1934, tr. it. Il divo Claudio, Bompiani 1936/1986, Il Corbaccio 2010
a cura di Giulia Regoliosi
L’autore è un famoso studioso di storia delle religioni, di cui ricordiamo in particolare I miti greci (1936), ma anche romanziere e poeta. L’impostazione di queste due opere è quella di un’immaginaria autobiografia di Tiberio Claudio Nerone, quinto imperatore della dinastia Giulio-Claudia: la prima termina con la designazione ad imperatore dopo l’assassinio di Caligola, la seconda con la designazione del figlio Britannico a coerede insieme con il figliastro Nerone e la premonizione della prossima morte: segue un’appendice col resoconto della morte di Claudio nelle versioni di Suetonio, di Tacito e dell’epitome di Cassio Dione e un breve riassunto degli avvenimenti dal 55 al 69.
L’intento del Graves è quello di darci un vasto affresco delle vicende di Roma e del suo impero in un periodo di circa novant’anni, poiché 1’immaginario autore inizia a narrare partendo da vicende molto precedenti la sua nascita, vale a dire dal matrimonio fra sua nonna Livia e Ottaviano. La scelta del fittizio testimone non è casuale: non solo Claudio aveva la possibilità di essere al corrente di tutti i fatti che racconta, ma, come si sa, 1’imperatore fu effettivamente uno storico e, in particolare, un autobiografo, per cui l’attribuzione a lui del testo è legittima e credibile.
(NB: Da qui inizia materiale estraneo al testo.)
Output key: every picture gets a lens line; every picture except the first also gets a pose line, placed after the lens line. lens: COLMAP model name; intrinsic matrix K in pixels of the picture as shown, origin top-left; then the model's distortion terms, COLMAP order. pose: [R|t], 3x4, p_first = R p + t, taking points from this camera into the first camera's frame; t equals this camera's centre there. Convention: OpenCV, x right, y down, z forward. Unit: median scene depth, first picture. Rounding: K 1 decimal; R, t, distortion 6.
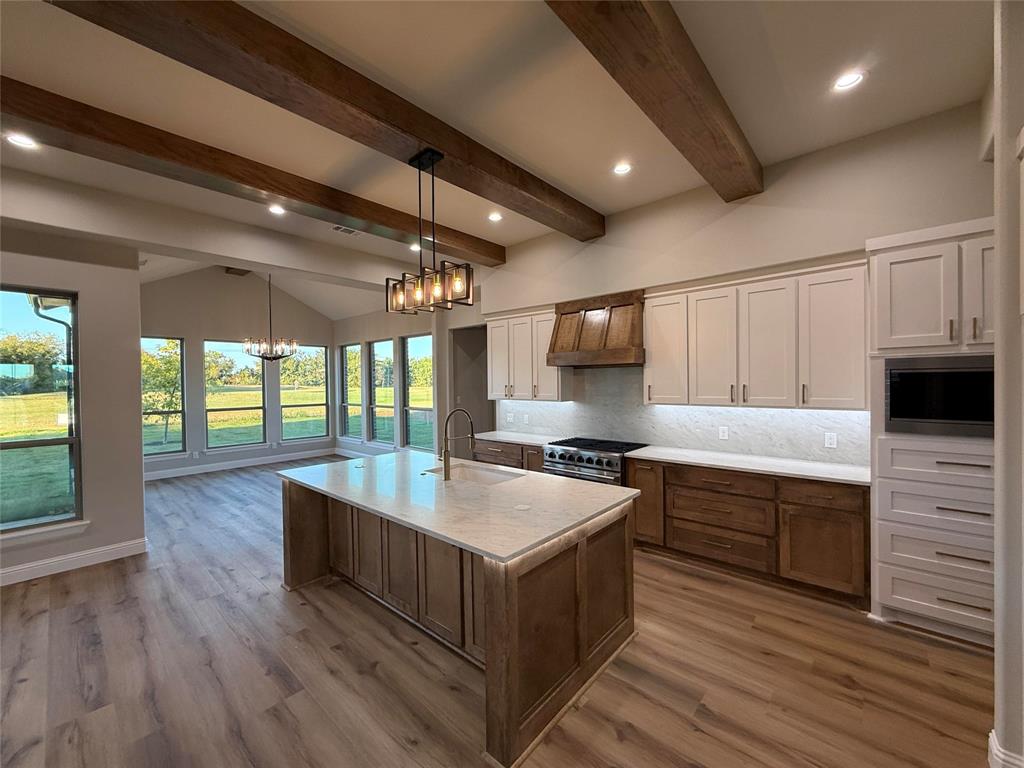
lens RADIAL K [[408.4, 0, 509.1], [0, 408.4, 386.0], [0, 0, 1]] dist [-0.000311, -0.000063]
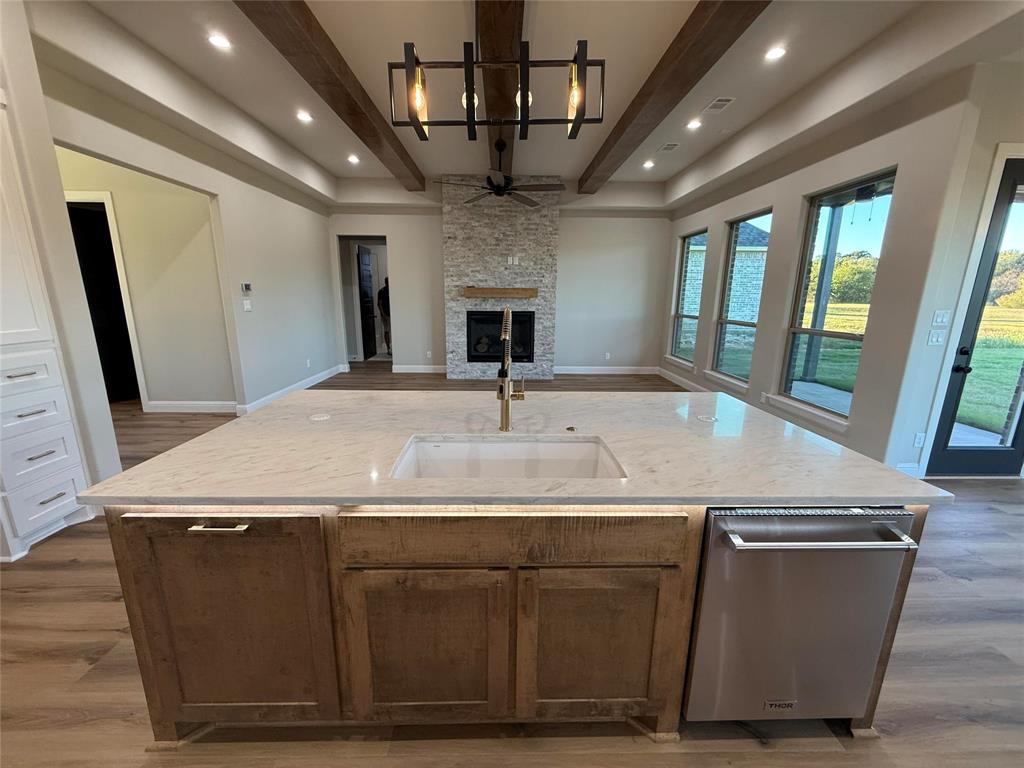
lens RADIAL K [[408.4, 0, 509.1], [0, 408.4, 386.0], [0, 0, 1]] dist [-0.000311, -0.000063]
pose [[-0.731485, 0.154913, -0.664027, 0.187887], [-0.007668, 0.971919, 0.235190, 0.026957], [0.681814, 0.177129, -0.709757, 1.198318]]
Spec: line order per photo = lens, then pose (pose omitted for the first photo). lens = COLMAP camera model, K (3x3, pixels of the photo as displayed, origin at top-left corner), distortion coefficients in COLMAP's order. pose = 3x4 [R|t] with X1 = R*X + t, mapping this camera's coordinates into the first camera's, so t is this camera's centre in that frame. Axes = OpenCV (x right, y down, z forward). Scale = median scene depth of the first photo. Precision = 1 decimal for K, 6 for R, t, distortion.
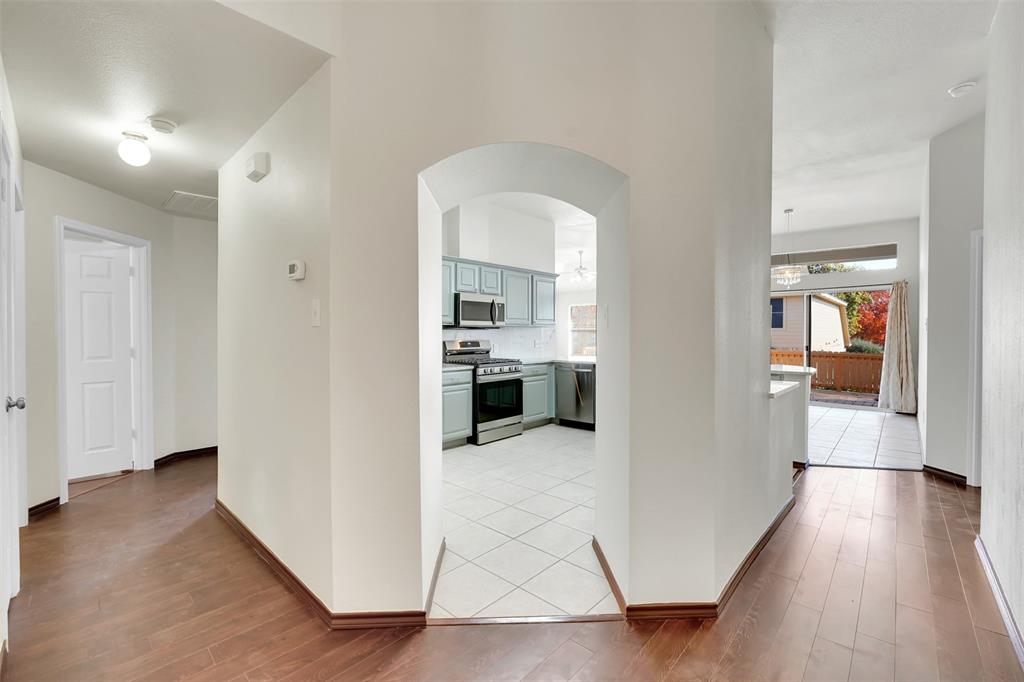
lens RADIAL K [[431.7, 0, 519.5], [0, 431.7, 341.2], [0, 0, 1]] dist [-0.021844, 0.000186]
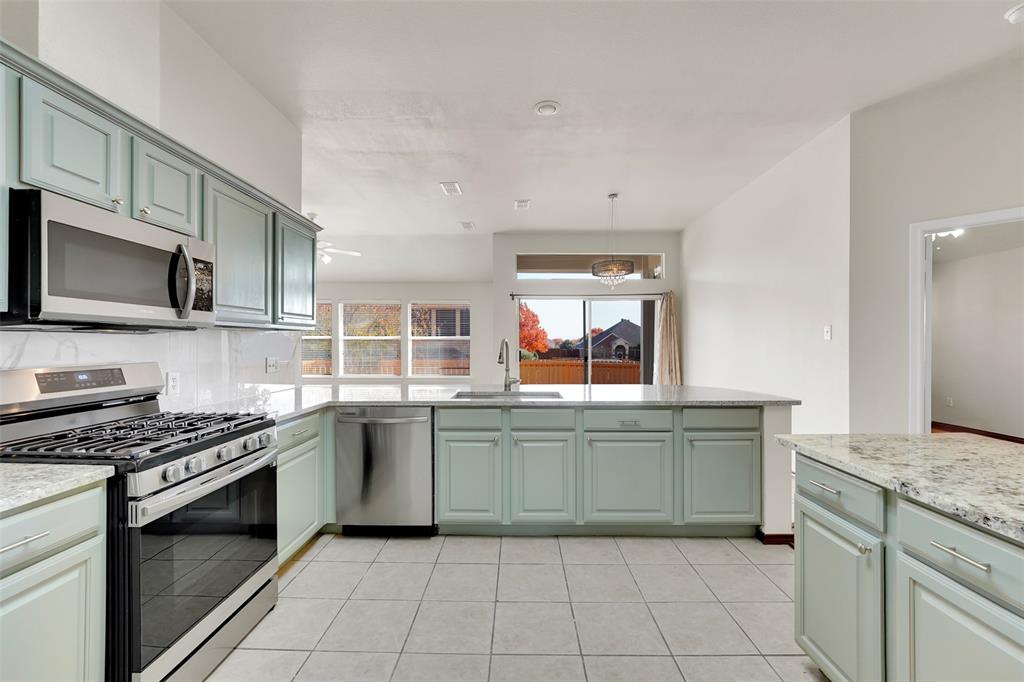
lens RADIAL K [[431.7, 0, 519.5], [0, 431.7, 341.2], [0, 0, 1]] dist [-0.021844, 0.000186]
pose [[0.750086, 0.002258, 0.661336, -0.080852], [0.012620, 0.999763, -0.017726, -0.010716], [-0.661220, 0.021642, 0.749880, 0.568527]]
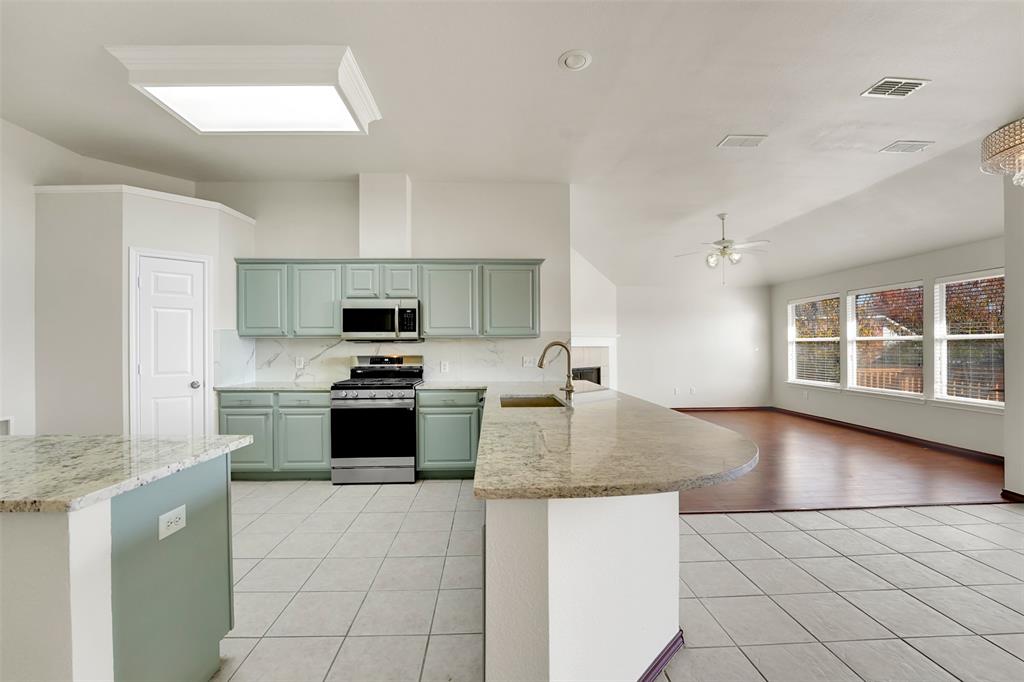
lens RADIAL K [[444.3, 0, 512.4], [0, 444.3, 348.8], [0, 0, 1]] dist [-0.021991, -0.000121]
pose [[0.693094, 0.002062, -0.720844, 0.667007], [-0.010790, 0.999914, -0.007514, -0.011557], [0.720767, 0.012986, 0.693056, 0.590934]]
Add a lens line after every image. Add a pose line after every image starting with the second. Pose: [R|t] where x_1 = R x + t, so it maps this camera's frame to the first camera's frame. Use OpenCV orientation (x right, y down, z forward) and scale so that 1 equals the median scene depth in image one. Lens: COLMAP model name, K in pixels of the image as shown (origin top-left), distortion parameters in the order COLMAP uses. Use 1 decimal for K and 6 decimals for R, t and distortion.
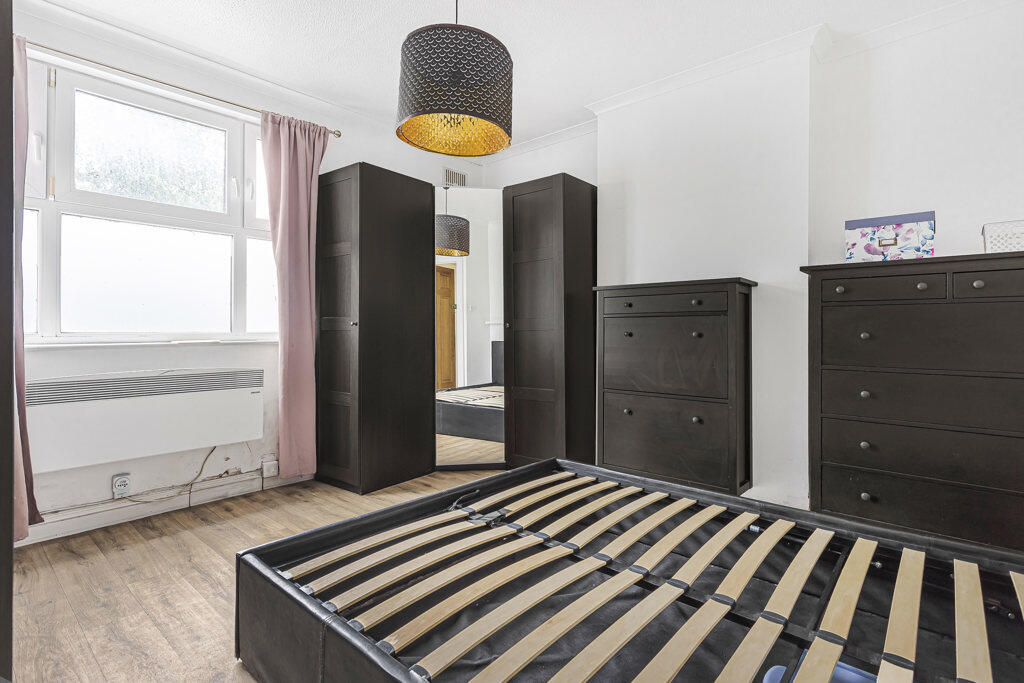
lens RADIAL K [[486.0, 0, 509.2], [0, 486.0, 331.5], [0, 0, 1]] dist [0.003560, 0.001588]
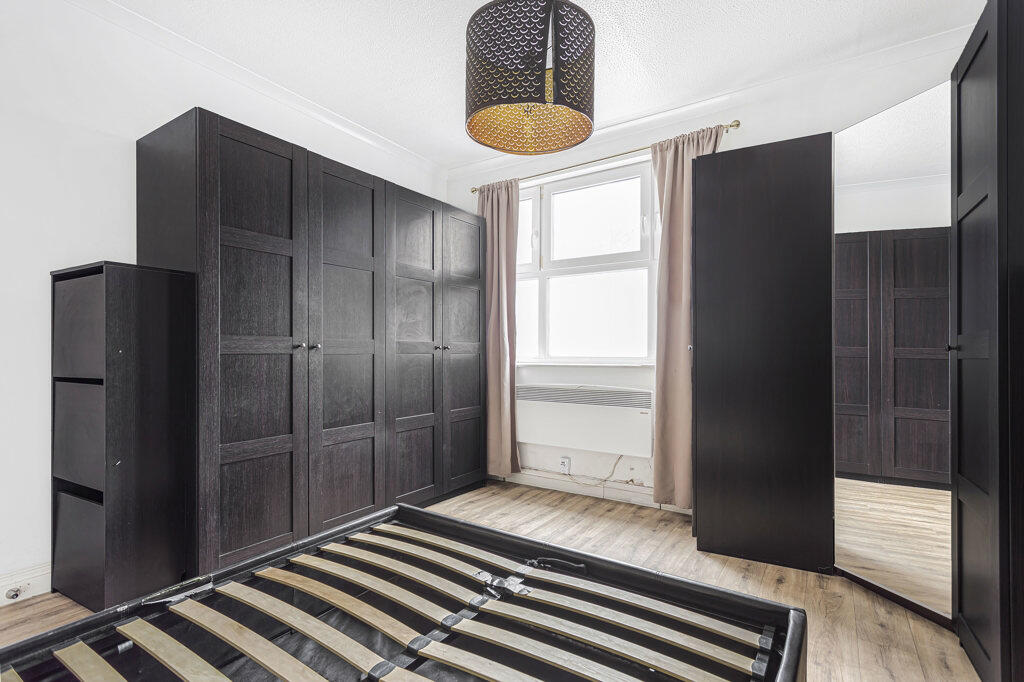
lens RADIAL K [[486.0, 0, 507.5], [0, 486.0, 349.8], [0, 0, 1]] dist [0.003560, 0.001588]
pose [[0.147749, -0.001092, -0.989024, 0.518827], [-0.001443, 0.999998, -0.001320, -0.012240], [0.989024, 0.001622, 0.147747, 0.580689]]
Graves è attento ad evitare di fornire a Claudio idee o visioni lungimiranti che sarebbero anacronistiche, tranne una e fondamentale che fa da Leitmotiv alle due opere: già nel primo capitolo del primo libro è citata una profezia sulla dinastia Giulio-Claudia, che guida Claudio sia ad interpretare i fatti di cui è testimone, sia a tentare un progetto destinato a fallire: riconoscendo, infatti, nel sesto e ultimo imperatore citato nel carme il proprio figliastro Nerone, Claudio fa in modo di sceglierlo come erede allontanando il figlio dalla corte; spera così che, terminata nel sangue la dinastia imperiale, Britannico si assuma i1 compito di restaurare la repubblica; ma, per l’opposizione dello stesso figlio ormai inserito nella logica di potere, è costretto a farlo coerede. Tutti gli altri avvenimenti che si svolgono a Roma e nelle provincie (con ampio rilievo dato alla Giudea) sono riferiti con un misto di serietà, ironia ed autoironia che ben si addicono al personaggio. Naturalmente, data l’impostazione delle opere, non sono via via citate le fonti. Tuttavia, dopo il primo libro che aveva suscitato alcune critiche da parte degli storici, il Graves ha premesso al secondo una Nota in cui elenca tutte le fonti antiche da lui consultate e dà ragione del modo con cui ha trattato alcuni episodi meno documentati e, in particolare, l’atteggiamento di Claudio nei confronti del Cristianesimo.
Nel complesso si tratta di opere leggibili a diversi livelli culturali, ben raccontate e molto interessanti. Un unico appunto: la famiglia Giulio-Claudia è, come si sa, estremamente complicata per le sue numerose ramificazioni e intrecci: ora, la difficoltà del lettore a ricordare le parentele è qui accentuata dall’uso di diminutivi e soprannomi (ignoti abitualmente a chi ha nozioni scolastiche), che ricorrono anche nell’albero genealogico premesso ad entrambi i libri. Sarebbe stato meglio che almeno nell’albero fossero riportati sia i nomi veri sia nomignoli.